- Born: May 17, 1935 St. John's, Newfoundland
- Died: May 26, 2000 (aged 65)
- Spouse: Richard Gwyn

= Sandra Gwyn =

Canadian journalist and writer

Alexandra Sandra Fraser Gwyn, (17 May 1935 - 26 May 2000) was a Canadian journalist and writer.

She was born in St. John's, Newfoundland, the daughter of Claude Fraser and Ruth Harley. After her father's death, her mother remarried and the family moved to Halifax, Nova Scotia where Sandra attended Sacred Heart Convent. She graduated from Dalhousie University in 1955. After graduating, she moved to London where she worked at the Institute of Contemporary Arts. She returned to Ottawa and married Richard Gwyn in 1958.

During the 1970s, she was the Ottawa editor for Saturday Night.

In 2000, she was made an Officer of the Order of Canada.

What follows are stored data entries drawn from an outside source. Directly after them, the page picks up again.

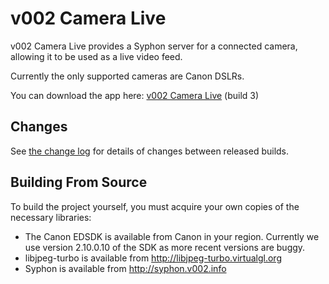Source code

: v002 Camera Live
================

v002 Camera Live provides a Syphon server for a connected camera, allowing it to be used as a live video feed.

Currently the only supported cameras are Canon DSLRs.

You can download the app here: [v002 Camera Live](http://d1uo0zjpbs7clj.cloudfront.net/Camera%20Live.zip) (build 3)

Changes
-------

See [the change log](https://github.com/v002/v002-Camera-Live/blob/master/CHANGES.md) for details of changes between released builds.

Building From Source
--------------------

To build the project yourself, you must acquire your own copies of the necessary libraries:

 - The Canon EDSDK is available from Canon in your region. Currently we use version 2.10.0.10 of the SDK as more recent versions are buggy.
 - libjpeg-turbo is available from http://libjpeg-turbo.virtualgl.org
 - Syphon is available from http://syphon.v002.info
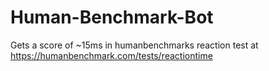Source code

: # Human-Benchmark-Bot
Gets a score of ~15ms in humanbenchmarks reaction test at https://humanbenchmark.com/tests/reactiontime
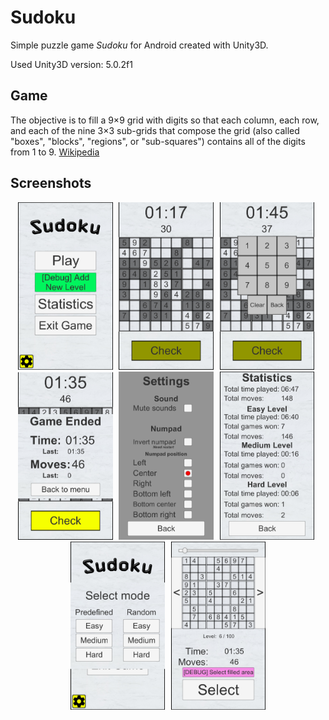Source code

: # Sudoku
Simple puzzle game <i>Sudoku</i> for Android created with Unity3D.

Used Unity3D version: 5.0.2f1

## Game
The objective is to fill a 9×9 grid with digits so that each column, each row, and each of the nine 3×3 sub-grids that compose the grid (also called "boxes", "blocks", "regions", or "sub-squares") contains all of the digits from 1 to 9.
[Wikipedia](https://en.wikipedia.org/wiki/Sudoku)

## Screenshots
<div align="center">
        <img width="30%" src="Screenshots/1.png" alt="Screenshots" title="Main Menu"</img>
        <img height="0" width="2px">
        <img width="30%" src="Screenshots/2.png" alt="Screenshots" title="Game"></img>
        <img height="0" width="2px">
        <img width="30%" src="Screenshots/3.png" alt="Screenshots" title="Game Loss"></img>
        <img height="0" width="2px">
        <img width="30%" src="Screenshots/4.png" alt="Screenshots" title="High Scores"></img>
        <img height="0" width="2px">
        <img width="30%" src="Screenshots/5.png" alt="Screenshots" title="About"></img>
        <img height="0" width="2px">
        <img width="30%" src="Screenshots/6.png" alt="Screenshots" title="About"></img>
        <img height="0" width="2px">
        <img width="30%" src="Screenshots/7.png" alt="Screenshots" title="About"></img>
        <img height="0" width="2px">
        <img width="30%" src="Screenshots/8.png" alt="Screenshots" title="About"></img>
</div>
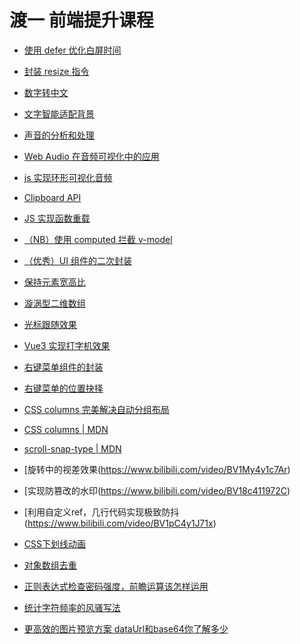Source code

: # 渡一 前端提升课程

- [使用 defer 优化白屏时间](https://www.bilibili.com/video/BV1cH4y1Q7fe)
- [封装 resize 指令](https://www.bilibili.com/video/BV17N4y1Z7m7)
- [数字转中文](https://www.bilibili.com/video/BV16u41137ib)
- [文字智能适配背景](https://www.bilibili.com/video/BV1jj41187o9/?spm_id_from=333.880.my_history.page.click&vd_source=50442939bf93cd24f3538854e9ddeddd)
- [声音的分析和处理](https://www.bilibili.com/video/BV1y94y1b79m/?spm_id_from=333.1007.tianma.1-1-1.click&vd_source=50442939bf93cd24f3538854e9ddeddd)

- [Web Audio 在音频可视化中的应用](https://juejin.cn/post/6844903953130323976)
- [js 实现环形可视化音频](https://blog.csdn.net/weixin_43165220/article/details/103975207)

- [Clipboard API](https://www.bilibili.com/video/BV1Xh4y1z7Nt)

- [JS 实现函数重载](https://www.bilibili.com/video/BV1KN411b7x6)

- [（NB）使用 computed 拦截 v-model](https://www.bilibili.com/video/BV1up4y1F7Rz)

- [（优秀）UI 组件的二次封装](https://www.bilibili.com/video/BV1ZQ4y1W7Wc)

- [保持元素宽高比](https://www.bilibili.com/video/BV15m4y1g7cu)

- [漩涡型二维数组](https://www.bilibili.com/video/BV15w411Y7CC)

- [光标跟随效果](https://www.bilibili.com/video/BV1eu4y1x7eQ)
- [Vue3 实现打字机效果](https://juejin.cn/post/7294097362875760677)

- [右键菜单组件的封装](https://www.bilibili.com/video/BV1sw411C7FC)
- [右键菜单的位置抉择](https://www.bilibili.com/video/BV1f34y1u7Wd)

- [CSS columns 完美解决自动分组布局](https://mp.weixin.qq.com/s/zOkP2jN8DdYOBDthYI5hoA)
- [CSS columns | MDN](https://developer.mozilla.org/zh-CN/docs/Web/CSS/columns)
- [scroll-snap-type | MDN](https://developer.mozilla.org/zh-CN/docs/Web/CSS/scroll-snap-type)

- [旋转中的视差效果(https://www.bilibili.com/video/BV1My4y1c7Ar)
- [实现防篡改的水印(https://www.bilibili.com/video/BV18c411972C)
- [利用自定义ref，几行代码实现极致防抖(https://www.bilibili.com/video/BV1pC4y1J71x)

- [CSS下划线动画](https://www.bilibili.com/video/BV1Rb4y1g7bp)
- [对象数组去重](https://www.bilibili.com/video/BV1eC4y1n7JS)
- [正则表达式检查密码强度，前瞻运算该怎样运用](https://www.bilibili.com/video/BV1x94y1j7nU)
- [统计字符频率的风骚写法](https://www.bilibili.com/video/BV1pu4y1n7WN)
- [更高效的图片预览方案 dataUrl和base64你了解多少](https://www.bilibili.com/video/BV1qN411M7yA)
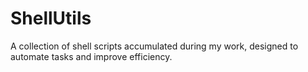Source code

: # ShellUtils
A collection of shell scripts accumulated during my work, designed to automate tasks and improve efficiency.
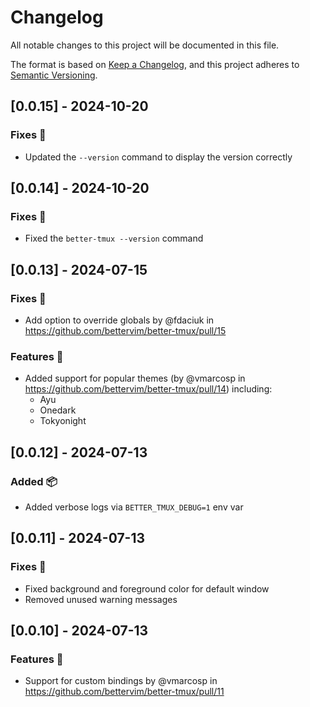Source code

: # Changelog

All notable changes to this project will be documented in this file.

The format is based on [Keep a Changelog](https://keepachangelog.com/en/1.1.0/),
and this project adheres to [Semantic Versioning](https://semver.org/spec/v2.0.0.html).

## [0.0.15] - 2024-10-20

### Fixes 🐛

- Updated the `--version` command to display the version correctly

## [0.0.14] - 2024-10-20

### Fixes 🐛

- Fixed the `better-tmux --version` command

## [0.0.13] - 2024-07-15

### Fixes 🐛
- Add option to override globals by @fdaciuk in https://github.com/bettervim/better-tmux/pull/15

### Features 🚀 
- Added support for popular themes (by @vmarcosp in https://github.com/bettervim/better-tmux/pull/14) including:
   - Ayu
   - Onedark
   - Tokyonight

## [0.0.12] - 2024-07-13

### Added 📦

- Added verbose logs via `BETTER_TMUX_DEBUG=1` env var

## [0.0.11] - 2024-07-13

### Fixes 🐛
- Fixed background and foreground color for default window
- Removed unused warning messages

## [0.0.10] - 2024-07-13

### Features 🚀 
- Support for custom bindings by @vmarcosp in https://github.com/bettervim/better-tmux/pull/11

She died in 2000 after a five-year fight against breast cancer. Richard Gwyn subsequently launched a literary award, the Winterset Award, in her memory to honour writers from Newfoundland and Labrador.

==Selected works==
- Tapestry of War: A Private View of Canadians in the Great War ISBN 0-00-639485-X (1992)
- Mary Pratt (1989)
- The Private Capital: Ambition and Love in the Age of Macdonald and Laurier (1984), winner of the 1984 Governor General's Awards.